(Collected data)
::::::::::

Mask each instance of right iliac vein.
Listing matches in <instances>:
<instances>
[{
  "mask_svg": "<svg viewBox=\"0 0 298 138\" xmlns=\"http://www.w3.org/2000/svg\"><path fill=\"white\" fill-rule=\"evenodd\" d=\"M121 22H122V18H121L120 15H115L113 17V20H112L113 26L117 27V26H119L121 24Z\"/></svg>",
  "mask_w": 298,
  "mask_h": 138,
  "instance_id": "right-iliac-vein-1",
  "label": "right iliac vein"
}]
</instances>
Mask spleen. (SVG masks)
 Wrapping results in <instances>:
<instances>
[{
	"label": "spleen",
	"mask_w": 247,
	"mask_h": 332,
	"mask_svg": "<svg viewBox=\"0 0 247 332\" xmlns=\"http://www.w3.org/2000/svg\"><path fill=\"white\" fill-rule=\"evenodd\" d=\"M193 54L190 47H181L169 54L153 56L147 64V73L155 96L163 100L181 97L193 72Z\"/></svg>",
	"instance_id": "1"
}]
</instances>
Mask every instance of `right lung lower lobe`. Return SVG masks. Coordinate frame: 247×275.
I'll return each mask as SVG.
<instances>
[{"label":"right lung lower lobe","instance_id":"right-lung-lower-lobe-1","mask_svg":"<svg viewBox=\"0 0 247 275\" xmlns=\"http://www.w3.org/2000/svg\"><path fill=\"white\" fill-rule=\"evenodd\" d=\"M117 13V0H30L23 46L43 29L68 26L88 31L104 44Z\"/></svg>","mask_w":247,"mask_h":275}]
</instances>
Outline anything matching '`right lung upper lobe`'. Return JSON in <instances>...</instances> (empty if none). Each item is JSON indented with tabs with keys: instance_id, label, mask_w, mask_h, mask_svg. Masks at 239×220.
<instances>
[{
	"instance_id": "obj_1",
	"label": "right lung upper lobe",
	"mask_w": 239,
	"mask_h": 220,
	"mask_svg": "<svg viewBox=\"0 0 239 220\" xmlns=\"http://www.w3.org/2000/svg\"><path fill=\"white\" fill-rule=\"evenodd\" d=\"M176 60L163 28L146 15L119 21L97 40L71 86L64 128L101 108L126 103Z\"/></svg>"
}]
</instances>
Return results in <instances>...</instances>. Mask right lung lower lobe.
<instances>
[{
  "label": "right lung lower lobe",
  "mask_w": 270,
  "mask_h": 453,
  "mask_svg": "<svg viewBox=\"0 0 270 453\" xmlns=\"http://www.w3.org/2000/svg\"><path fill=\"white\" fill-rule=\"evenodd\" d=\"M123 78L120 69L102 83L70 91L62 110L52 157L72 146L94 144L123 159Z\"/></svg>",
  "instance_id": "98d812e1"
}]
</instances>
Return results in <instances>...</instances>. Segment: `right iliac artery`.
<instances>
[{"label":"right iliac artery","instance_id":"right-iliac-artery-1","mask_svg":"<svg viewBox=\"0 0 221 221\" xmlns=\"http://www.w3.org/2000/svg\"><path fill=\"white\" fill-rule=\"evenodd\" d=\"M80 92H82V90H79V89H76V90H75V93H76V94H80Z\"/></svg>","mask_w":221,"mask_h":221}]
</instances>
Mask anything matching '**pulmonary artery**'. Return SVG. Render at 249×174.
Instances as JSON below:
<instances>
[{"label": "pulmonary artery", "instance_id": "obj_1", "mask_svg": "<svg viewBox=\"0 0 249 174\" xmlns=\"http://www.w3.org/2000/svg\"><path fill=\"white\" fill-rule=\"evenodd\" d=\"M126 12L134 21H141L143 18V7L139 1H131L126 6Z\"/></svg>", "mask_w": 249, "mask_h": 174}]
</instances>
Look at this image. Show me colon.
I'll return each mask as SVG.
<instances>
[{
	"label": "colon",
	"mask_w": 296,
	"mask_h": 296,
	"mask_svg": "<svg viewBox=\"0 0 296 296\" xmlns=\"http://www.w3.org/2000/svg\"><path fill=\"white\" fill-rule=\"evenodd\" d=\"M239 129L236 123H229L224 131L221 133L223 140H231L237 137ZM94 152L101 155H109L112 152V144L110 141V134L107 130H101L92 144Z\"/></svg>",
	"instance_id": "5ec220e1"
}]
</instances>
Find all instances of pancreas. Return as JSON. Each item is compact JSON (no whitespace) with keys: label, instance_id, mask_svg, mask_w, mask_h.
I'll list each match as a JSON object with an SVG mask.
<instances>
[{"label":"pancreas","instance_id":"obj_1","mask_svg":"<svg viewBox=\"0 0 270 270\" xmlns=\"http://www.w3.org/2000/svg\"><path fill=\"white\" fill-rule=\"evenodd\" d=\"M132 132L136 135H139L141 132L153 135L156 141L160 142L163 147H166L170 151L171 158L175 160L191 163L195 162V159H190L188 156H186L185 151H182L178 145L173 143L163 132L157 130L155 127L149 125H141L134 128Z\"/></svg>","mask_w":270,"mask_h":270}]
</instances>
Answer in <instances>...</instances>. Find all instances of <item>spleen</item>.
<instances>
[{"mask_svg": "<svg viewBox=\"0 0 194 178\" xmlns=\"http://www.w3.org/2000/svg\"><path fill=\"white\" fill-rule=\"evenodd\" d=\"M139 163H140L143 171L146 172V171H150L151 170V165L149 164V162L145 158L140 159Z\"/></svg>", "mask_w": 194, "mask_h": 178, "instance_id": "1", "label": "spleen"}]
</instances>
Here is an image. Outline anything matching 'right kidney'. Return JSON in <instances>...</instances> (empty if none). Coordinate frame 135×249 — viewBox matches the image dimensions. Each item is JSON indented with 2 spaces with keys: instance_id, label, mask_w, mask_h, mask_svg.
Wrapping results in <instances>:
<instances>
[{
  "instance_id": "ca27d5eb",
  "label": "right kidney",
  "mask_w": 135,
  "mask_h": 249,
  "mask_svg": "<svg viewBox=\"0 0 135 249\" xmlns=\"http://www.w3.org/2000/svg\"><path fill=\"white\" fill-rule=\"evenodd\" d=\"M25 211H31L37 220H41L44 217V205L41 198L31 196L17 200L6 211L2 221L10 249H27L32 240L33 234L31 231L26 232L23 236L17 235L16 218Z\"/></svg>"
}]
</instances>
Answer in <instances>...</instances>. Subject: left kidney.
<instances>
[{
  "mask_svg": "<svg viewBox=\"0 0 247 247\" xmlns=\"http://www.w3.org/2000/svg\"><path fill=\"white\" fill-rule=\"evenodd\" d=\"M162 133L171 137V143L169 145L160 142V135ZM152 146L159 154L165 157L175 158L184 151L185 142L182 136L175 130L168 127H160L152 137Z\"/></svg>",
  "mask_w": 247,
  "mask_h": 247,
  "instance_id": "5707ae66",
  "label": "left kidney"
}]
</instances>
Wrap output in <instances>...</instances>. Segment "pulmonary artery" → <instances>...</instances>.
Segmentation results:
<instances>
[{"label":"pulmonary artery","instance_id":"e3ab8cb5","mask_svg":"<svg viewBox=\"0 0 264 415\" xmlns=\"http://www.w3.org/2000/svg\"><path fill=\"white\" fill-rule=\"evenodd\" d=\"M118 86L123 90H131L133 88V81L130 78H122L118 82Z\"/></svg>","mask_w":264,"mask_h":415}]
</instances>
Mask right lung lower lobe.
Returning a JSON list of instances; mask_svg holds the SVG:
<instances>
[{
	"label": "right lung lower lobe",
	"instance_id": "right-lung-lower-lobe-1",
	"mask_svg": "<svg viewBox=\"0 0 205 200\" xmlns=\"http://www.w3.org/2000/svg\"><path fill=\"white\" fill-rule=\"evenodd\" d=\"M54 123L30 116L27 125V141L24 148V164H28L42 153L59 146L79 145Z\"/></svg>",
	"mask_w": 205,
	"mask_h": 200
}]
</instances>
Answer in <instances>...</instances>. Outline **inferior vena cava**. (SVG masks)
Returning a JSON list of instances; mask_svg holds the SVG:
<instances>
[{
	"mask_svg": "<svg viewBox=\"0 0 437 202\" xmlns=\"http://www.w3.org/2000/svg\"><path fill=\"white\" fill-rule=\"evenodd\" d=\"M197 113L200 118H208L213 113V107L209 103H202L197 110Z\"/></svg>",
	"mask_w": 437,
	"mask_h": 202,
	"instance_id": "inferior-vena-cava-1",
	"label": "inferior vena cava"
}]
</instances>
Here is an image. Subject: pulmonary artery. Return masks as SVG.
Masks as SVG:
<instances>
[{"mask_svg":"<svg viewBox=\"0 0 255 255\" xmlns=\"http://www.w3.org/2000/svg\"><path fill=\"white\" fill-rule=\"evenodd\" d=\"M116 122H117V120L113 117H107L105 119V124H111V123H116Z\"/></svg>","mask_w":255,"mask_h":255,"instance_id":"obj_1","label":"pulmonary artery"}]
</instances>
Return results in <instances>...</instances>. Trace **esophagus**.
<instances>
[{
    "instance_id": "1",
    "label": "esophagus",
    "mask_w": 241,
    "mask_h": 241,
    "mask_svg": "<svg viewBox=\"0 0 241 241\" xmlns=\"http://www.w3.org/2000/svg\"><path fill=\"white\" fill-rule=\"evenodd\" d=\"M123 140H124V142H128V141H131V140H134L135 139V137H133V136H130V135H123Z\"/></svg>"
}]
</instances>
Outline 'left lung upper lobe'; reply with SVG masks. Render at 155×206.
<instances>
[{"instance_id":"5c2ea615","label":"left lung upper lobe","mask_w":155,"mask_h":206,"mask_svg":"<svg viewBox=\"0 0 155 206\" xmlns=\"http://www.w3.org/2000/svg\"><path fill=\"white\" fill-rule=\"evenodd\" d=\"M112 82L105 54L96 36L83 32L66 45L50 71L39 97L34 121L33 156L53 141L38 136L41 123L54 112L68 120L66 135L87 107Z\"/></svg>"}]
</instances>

::::::::::

• **Exercise brief**: Reproduce everything in the data above without any change, from the line containing "Return results in <instances>...</instances>. Trace" down to the very end of the data.

• **Task answer**:
Return results in <instances>...</instances>. Trace **esophagus**.
<instances>
[{
    "instance_id": "1",
    "label": "esophagus",
    "mask_w": 241,
    "mask_h": 241,
    "mask_svg": "<svg viewBox=\"0 0 241 241\" xmlns=\"http://www.w3.org/2000/svg\"><path fill=\"white\" fill-rule=\"evenodd\" d=\"M123 140H124V142H128V141H131V140H134L135 139V137H133V136H130V135H123Z\"/></svg>"
}]
</instances>
Outline 'left lung upper lobe'; reply with SVG masks. Render at 155×206.
<instances>
[{"instance_id":"5c2ea615","label":"left lung upper lobe","mask_w":155,"mask_h":206,"mask_svg":"<svg viewBox=\"0 0 155 206\" xmlns=\"http://www.w3.org/2000/svg\"><path fill=\"white\" fill-rule=\"evenodd\" d=\"M112 82L105 54L96 36L83 32L66 45L50 71L39 97L34 121L33 156L53 141L38 136L41 123L54 112L68 120L66 135L87 107Z\"/></svg>"}]
</instances>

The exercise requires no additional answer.